Giacomo Puccini e la su “giovane scuola”, da Mascagni ai quattro napoletani ( di nascita e di studio) Leoncavallo, Giordano, Cilea ed Alfano, trovarono il San Carlo pronto ad accogliere le proprie opere, mentre l’azione meritoria di un grande musicista e direttore d’orchestra Giuseppe Martucci, valse ad introdurre la musica wagneriana nelle consuetudini del Teatro.

Merito del San Carlo, nei primi anni del Novecento, fu anche quello di contribuire, in maniera determinante, alla preminenza della figura del direttore d’orchestra nello spettacolo lirico: Leopoldo Mugnone, napoletano, grande rivale e amico di Arturo Toscanini, diresse da solo numerosissime, stupende stagioni, così come Eduardo Vitale, Ettore Panizza, Eduardo Mascheroni, il quale nel 1908, accompagnò personalmente sul podio Richard Strauss, cedendogli la bacchetta per dirigere la prima napoletana della sua “Salomè”.

Il Il Teatro divenne nel 1927 Ente autonomo.
Sostanzialmente risparmiato, pur se danneggiato in alcune sue strutture, dagli eventi bellici, il San Carlo venne requisito dalle autorità militari inglesi nell’ottobre del 1943.

Gli spettacoli ripresero il 26 dicembre di quell’anno, destinati alle truppe alleate.
I civili potevano accedervi, ma soltanto in galleria e in loggione.
L’occupazione durò fino al 1946.

Ripristinato l’ente autonomo nel 1948 il San Carlo riprese rapidamente la sua posizione di preminenza fra le istituzioni musicali europeee.
Presenti sul suo podio direttori di grande prestigio, come Gui, Mitropoulos, Karajan e Bernstein.
Il San Carlo è stato il primo teatro italiano a recarsi in tournèe all’estero dopo la guerra, al Covent Garden di Londra nel 1946. Nel 1951 ha partecipato al Festival di Salisburgo, passando quindi all’Opèra di Parigi nel 1956.
Il Teatro sorge a ridosso del lato nord del Palazzo reale. I due edifici sono collegati da una porta, accessibile del palco reale. Il passaggio fu pensato perchè il Re potesse recarsi agli spettacoli senza essere costretto ad uscire dal palazzo.

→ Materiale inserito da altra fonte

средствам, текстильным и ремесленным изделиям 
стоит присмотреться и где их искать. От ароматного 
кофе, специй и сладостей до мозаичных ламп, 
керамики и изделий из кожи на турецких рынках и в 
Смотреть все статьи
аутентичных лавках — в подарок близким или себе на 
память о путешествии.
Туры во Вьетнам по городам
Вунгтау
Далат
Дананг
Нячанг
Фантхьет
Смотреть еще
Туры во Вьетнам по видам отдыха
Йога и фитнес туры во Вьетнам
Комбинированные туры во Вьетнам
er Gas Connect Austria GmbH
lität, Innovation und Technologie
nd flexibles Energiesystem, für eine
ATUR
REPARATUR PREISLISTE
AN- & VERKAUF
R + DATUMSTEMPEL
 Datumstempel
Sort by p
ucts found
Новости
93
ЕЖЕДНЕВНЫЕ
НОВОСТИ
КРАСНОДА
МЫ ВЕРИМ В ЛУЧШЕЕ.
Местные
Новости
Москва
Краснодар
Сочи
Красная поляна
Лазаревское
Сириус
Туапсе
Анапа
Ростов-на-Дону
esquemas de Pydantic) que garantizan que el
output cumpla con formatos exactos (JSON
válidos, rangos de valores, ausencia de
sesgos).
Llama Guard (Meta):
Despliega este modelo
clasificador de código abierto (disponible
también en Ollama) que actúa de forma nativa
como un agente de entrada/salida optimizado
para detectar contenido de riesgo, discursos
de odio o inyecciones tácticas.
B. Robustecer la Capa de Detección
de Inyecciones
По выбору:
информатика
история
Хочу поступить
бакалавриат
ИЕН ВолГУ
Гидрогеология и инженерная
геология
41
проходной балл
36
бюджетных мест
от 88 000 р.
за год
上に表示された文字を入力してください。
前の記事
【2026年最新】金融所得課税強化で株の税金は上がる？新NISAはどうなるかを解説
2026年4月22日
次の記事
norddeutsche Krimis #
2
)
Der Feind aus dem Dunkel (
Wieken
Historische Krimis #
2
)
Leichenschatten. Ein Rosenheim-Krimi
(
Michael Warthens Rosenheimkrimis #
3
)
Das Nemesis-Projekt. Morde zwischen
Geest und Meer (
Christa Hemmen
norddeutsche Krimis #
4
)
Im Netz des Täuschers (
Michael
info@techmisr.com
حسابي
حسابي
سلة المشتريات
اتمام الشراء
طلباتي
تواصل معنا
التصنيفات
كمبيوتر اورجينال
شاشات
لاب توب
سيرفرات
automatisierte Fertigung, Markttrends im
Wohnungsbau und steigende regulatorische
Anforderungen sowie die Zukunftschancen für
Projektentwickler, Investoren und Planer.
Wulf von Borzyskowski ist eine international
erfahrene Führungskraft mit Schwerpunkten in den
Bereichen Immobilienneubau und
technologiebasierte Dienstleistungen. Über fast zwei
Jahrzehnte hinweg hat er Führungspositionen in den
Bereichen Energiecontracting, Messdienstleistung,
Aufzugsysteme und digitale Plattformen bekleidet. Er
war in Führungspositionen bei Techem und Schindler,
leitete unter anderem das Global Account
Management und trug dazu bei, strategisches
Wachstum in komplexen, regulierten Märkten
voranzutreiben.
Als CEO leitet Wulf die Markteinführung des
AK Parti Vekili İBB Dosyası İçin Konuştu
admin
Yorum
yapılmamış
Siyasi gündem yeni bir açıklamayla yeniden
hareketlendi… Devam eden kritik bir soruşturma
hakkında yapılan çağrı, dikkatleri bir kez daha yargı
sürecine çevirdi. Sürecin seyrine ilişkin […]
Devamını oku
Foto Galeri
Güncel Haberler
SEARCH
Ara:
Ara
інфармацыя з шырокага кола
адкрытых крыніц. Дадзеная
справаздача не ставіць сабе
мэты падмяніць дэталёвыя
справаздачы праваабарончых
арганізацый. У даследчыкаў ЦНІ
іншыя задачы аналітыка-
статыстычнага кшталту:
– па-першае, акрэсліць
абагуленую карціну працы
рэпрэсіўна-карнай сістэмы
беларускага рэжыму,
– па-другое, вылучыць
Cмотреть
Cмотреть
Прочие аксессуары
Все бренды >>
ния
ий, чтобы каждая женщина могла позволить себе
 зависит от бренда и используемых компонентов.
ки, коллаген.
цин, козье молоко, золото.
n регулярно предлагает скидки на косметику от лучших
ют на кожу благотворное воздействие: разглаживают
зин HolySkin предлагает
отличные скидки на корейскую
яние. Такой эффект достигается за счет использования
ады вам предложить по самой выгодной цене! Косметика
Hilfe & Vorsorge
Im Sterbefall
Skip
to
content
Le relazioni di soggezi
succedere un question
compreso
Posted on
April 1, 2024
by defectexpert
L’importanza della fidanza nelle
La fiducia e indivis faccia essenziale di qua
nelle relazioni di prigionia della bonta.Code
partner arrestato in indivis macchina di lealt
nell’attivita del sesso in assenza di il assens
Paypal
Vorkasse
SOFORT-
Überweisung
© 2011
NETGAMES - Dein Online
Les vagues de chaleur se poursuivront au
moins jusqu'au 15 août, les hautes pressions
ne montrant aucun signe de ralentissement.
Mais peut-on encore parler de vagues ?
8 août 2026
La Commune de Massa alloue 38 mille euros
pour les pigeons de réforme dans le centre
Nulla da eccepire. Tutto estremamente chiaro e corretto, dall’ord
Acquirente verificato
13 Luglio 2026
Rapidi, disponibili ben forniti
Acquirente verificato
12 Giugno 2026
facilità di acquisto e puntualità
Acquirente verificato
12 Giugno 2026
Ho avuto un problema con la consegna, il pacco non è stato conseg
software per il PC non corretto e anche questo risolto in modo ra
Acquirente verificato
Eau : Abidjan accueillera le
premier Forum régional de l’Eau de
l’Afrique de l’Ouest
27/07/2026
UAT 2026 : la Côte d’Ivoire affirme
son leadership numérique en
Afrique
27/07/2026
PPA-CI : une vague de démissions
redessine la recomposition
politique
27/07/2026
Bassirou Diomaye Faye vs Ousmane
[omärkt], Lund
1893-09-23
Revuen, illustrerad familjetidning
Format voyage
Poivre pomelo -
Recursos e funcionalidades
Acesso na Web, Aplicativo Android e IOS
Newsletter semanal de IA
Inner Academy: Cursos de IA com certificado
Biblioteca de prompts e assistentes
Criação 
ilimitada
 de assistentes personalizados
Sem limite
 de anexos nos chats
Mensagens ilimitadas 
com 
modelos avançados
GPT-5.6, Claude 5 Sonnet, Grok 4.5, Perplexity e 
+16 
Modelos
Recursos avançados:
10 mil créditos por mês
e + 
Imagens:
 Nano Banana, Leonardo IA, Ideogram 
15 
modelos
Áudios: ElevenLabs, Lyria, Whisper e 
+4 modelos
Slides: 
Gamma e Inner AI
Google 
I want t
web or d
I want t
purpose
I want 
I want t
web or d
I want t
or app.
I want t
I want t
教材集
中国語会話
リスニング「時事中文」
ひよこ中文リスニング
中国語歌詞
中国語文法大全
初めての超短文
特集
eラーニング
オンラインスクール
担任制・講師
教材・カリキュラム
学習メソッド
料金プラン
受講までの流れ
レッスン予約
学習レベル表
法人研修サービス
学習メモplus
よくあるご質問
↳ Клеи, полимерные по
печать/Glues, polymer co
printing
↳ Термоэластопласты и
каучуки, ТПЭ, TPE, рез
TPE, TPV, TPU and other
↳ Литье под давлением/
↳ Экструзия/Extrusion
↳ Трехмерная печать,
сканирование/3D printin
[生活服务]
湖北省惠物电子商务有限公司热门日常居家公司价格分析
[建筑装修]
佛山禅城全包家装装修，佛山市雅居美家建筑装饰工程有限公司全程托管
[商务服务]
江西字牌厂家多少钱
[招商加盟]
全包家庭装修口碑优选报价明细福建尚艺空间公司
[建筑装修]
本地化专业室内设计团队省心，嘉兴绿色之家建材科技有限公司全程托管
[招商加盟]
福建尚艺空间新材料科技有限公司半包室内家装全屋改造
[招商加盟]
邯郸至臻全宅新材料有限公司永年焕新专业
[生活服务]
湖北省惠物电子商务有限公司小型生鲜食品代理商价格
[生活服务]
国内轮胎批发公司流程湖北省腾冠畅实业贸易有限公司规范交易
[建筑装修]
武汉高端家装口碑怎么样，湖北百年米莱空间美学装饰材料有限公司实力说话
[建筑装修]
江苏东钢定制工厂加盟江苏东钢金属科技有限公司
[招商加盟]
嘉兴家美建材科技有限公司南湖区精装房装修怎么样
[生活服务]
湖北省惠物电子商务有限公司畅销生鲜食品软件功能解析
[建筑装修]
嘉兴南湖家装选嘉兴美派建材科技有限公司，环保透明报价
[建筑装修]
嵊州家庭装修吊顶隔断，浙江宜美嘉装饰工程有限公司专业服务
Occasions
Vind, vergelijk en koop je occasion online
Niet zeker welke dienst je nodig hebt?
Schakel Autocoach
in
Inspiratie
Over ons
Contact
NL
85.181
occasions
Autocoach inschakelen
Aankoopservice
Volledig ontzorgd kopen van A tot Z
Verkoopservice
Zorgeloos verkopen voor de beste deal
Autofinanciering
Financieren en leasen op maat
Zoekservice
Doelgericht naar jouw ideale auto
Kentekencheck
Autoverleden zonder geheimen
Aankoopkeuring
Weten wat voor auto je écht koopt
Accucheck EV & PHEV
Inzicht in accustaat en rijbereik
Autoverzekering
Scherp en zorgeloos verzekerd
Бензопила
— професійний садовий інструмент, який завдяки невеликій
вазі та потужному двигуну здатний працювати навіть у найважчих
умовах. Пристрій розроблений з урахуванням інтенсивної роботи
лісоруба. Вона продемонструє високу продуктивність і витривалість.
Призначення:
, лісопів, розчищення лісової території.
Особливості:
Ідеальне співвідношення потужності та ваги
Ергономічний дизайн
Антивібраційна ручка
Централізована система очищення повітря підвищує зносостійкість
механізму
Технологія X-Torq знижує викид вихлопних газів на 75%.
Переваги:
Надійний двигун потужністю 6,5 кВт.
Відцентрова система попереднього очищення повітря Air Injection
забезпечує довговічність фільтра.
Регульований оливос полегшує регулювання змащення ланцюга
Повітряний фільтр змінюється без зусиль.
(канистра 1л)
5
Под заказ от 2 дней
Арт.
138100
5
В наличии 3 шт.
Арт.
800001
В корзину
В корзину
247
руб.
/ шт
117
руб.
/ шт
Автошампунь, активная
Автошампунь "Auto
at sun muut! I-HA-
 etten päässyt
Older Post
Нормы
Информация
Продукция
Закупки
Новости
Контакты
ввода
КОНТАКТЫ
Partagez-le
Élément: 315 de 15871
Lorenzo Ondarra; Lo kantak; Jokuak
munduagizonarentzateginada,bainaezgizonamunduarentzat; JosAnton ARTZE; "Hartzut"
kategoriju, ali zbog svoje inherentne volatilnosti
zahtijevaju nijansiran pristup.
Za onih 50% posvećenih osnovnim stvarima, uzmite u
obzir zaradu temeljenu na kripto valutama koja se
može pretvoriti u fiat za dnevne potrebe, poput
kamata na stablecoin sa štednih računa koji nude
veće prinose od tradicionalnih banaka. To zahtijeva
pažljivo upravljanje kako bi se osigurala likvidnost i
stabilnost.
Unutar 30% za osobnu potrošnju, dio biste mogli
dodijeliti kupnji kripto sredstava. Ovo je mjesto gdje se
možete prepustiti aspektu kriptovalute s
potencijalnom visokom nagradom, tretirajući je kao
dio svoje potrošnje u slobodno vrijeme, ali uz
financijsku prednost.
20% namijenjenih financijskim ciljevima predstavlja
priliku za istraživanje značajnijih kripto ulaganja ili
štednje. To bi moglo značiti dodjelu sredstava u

Accanto al Teatro San Carlo è possibile visitare anche il MeMus, che sta per Memoria e Museo, un luogo che ripercorre la storia e l’Opera lirica in generale.

Dal restauro del 2008 ad oggi, il Teatro di San Carlo di Napoli resta uno dei teatri più prestigiosi al mondo e il più antico tra quelli attualmente operanti.

Visita al San Carlo –

Nel volume “The 10 Best of Everything”, edito dal National Geographic, il Teatro di San Carlo è stato inserito tra i 10 più belli del mondo.